Krill live in in the photic zone, although many travel deeper during the day to escape predators. Many species take part in the grand diurnal vertical migration, traveling to the surface at night to hunt plankton. Other species will swim towards the surface whenever they are hungry, and may make the trip to the surface multiple times a day. Krill travel in large swarms to protect themselves from smaller predators. Of course, a large swarm of krill can also attract larger predators, and swarms can disband at the drop of a hat. Some fleeing krill have been seen molting to leave behind exoskeleton fragments as decoys.

Most species of krill have light-making organs, an array of ten of them in lines along each side. These photophores are comparatively complex, with lenses allowing them to be 'focused', and with the necessary musculature to allow the krill to rotate them. We do not know what these are used for, although it is generally assumed that they either have a social/sexual function, or that they are some form of camouflage.

The word comes from the Norwegian word krill, meaning 'young fry'. A group of krill is known as a swarm.

Last night I dreamed of krill again. The swarm whirled around like a flock of small birds. But the flock was bigger than a thundercloud. And zeppelins soared through it.

A krill is small and has a lot of legs. It doesn't like being mistaken for prawns or shrimps, which have fewer. How would you like to be taken for a seagull? Krill are euphausiids, not decapods.

Krill eat anything smaller than krill. Krill live in all of the oceans. But the northern krill of the lukewarm waters are not the krill of my dreams. They are not the billions of billions that swarm beneath the eternal ice. They are not Antarctic krill, Euphausia superba.

Algae grows on the underside of the ice in the frozen wastes of the Antarctic sea. But the sea isn't frozen, and it isn't a wasteland (nor any other land at all). The sunlight steals through the ice and the algae use it to make more algae. Then the krill scrape off the the algae and make more krill. Then the great baleen whales come by, and eat them.

Seals and penguins, squid and fish eat krill, as well. And penguins eat fish, and seals eat penguins, and they all eat anything that's smaller than them. Except for crabeater seals: they hardly eat anything but krill. But the whale swims past them all, and scoops up the krill to make more whales. And everybody likes whales.

Krill live in swarms. There can be millions of krill in a swarm, tens of thousands in a cubic meter. Imagine that a flock of birds married a big white cloud and their children went to live in the water. Five hundred megatonnes of children. The mass of krill in the Antarctic sea outweighs all the humans on Earth. Half of it is eaten every year. Two hundred and fifty billion kilogrammes of it: around the weight of the human race. The krill replace it all, with more krill.

People catch krill, in relatively small quantities. A couple of hundred thousand tonnes a year. They feed it to fish. Some Japanese eat it. Of course.

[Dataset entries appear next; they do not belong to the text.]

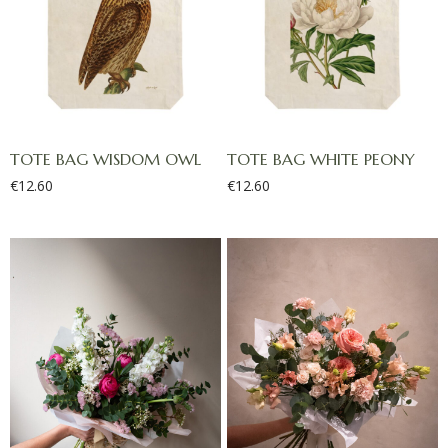
TOTE BAG WISDOM OWL
TOTE BAG WHITE PEONY
€
12.60
€
12.60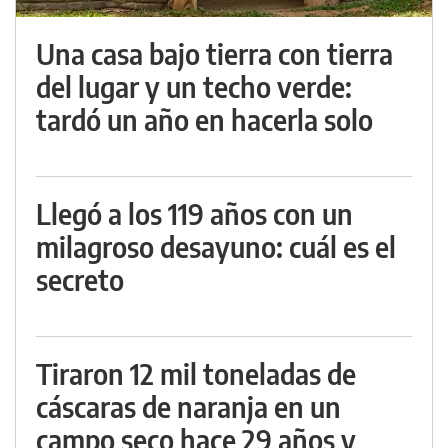
Una casa bajo tierra con tierra
del lugar y un techo verde:
tardó un año en hacerla solo
Llegó a los 119 años con un
milagroso desayuno: cuál es el
secreto
Tiraron 12 mil toneladas de
cáscaras de naranja en un
campo seco hace 29 años y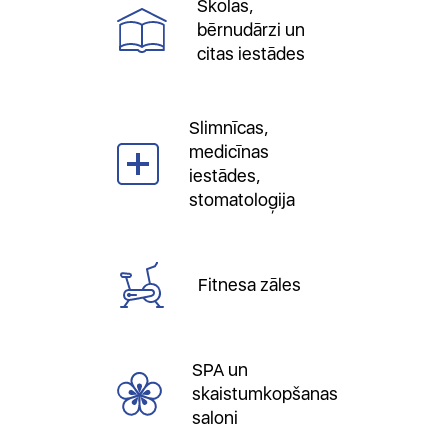
Skolas,
bērnudārzi un
citas iestādes
Slimnīcas,
medicīnas
iestādes,
stomatoloģija
Fitnesa zāles
SPA un
skaistumkopšanas
saloni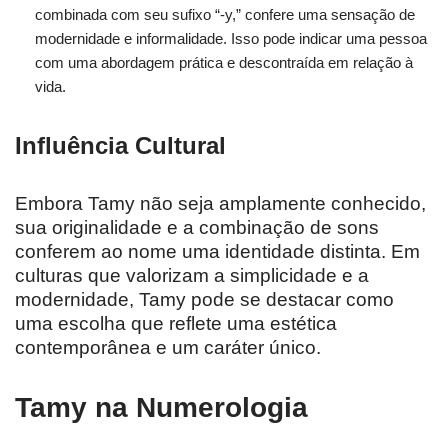
combinada com seu sufixo “-y,” confere uma sensação de
modernidade e informalidade. Isso pode indicar uma pessoa
com uma abordagem prática e descontraída em relação à
vida.
Influência Cultural
Embora Tamy não seja amplamente conhecido,
sua originalidade e a combinação de sons
conferem ao nome uma identidade distinta. Em
culturas que valorizam a simplicidade e a
modernidade, Tamy pode se destacar como
uma escolha que reflete uma estética
contemporânea e um caráter único.
Tamy na Numerologia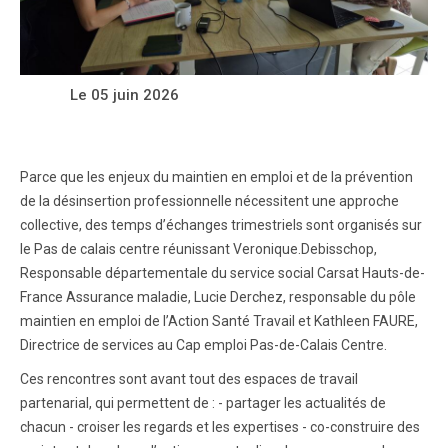
Le 05 juin 2026
Parce que les enjeux du maintien en emploi et de la prévention
de la désinsertion professionnelle nécessitent une approche
collective, des temps d’échanges trimestriels sont organisés sur
le Pas de calais centre réunissant Veronique.Debisschop,
Responsable départementale du service social Carsat Hauts-de-
France Assurance maladie, Lucie Derchez, responsable du pôle
maintien en emploi de l’Action Santé Travail et Kathleen FAURE,
Directrice de services au Cap emploi Pas-de-Calais Centre.
Ces rencontres sont avant tout des espaces de travail
partenarial, qui permettent de : - partager les actualités de
chacun - croiser les regards et les expertises - co-construire des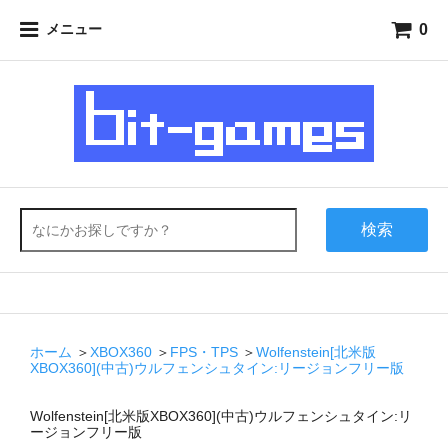
0
メニュー
検索
ホーム
＞
XBOX360
＞
FPS・TPS
＞
Wolfenstein[北米版
XBOX360](中古)ウルフェンシュタイン:リージョンフリー版
Wolfenstein[北米版XBOX360](中古)ウルフェンシュタイン:リ
ージョンフリー版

Krill are born of sinking eggs, two or three kilometers below the surface. They swim upwards while living off their egg yolk. They moult and metamorphose several times until finally they can eat. They have to moult to grow. They can also moult to shrink, if there isn't enough food. They can grow to up to six centimeters and can weigh two whole grammes

Adult krill swim so well they are no longer considered plankton.

When they aren't scraping algae off the bottom of the ice, they filter-feed on phytoplankton. And on non-alliterating zooplankton. They spit out balls of left over gunk, which sink along with long strings of krill poo to the bottom of the ocean, kilometers below. The sunken carbon is safely sequestered and out of the atmosphere for the next millennium. This may be the single most significant part of the carbon cycle in terms of the mass involved.

Krill stop swimming when they are full up, and start sinking. When they get hungry, they swim upwards again. Two or three times a day. Usually they swim with a selection of their legs. If you scare them they swim backwards quickly using their tail.

But why would you want to frighten a krill?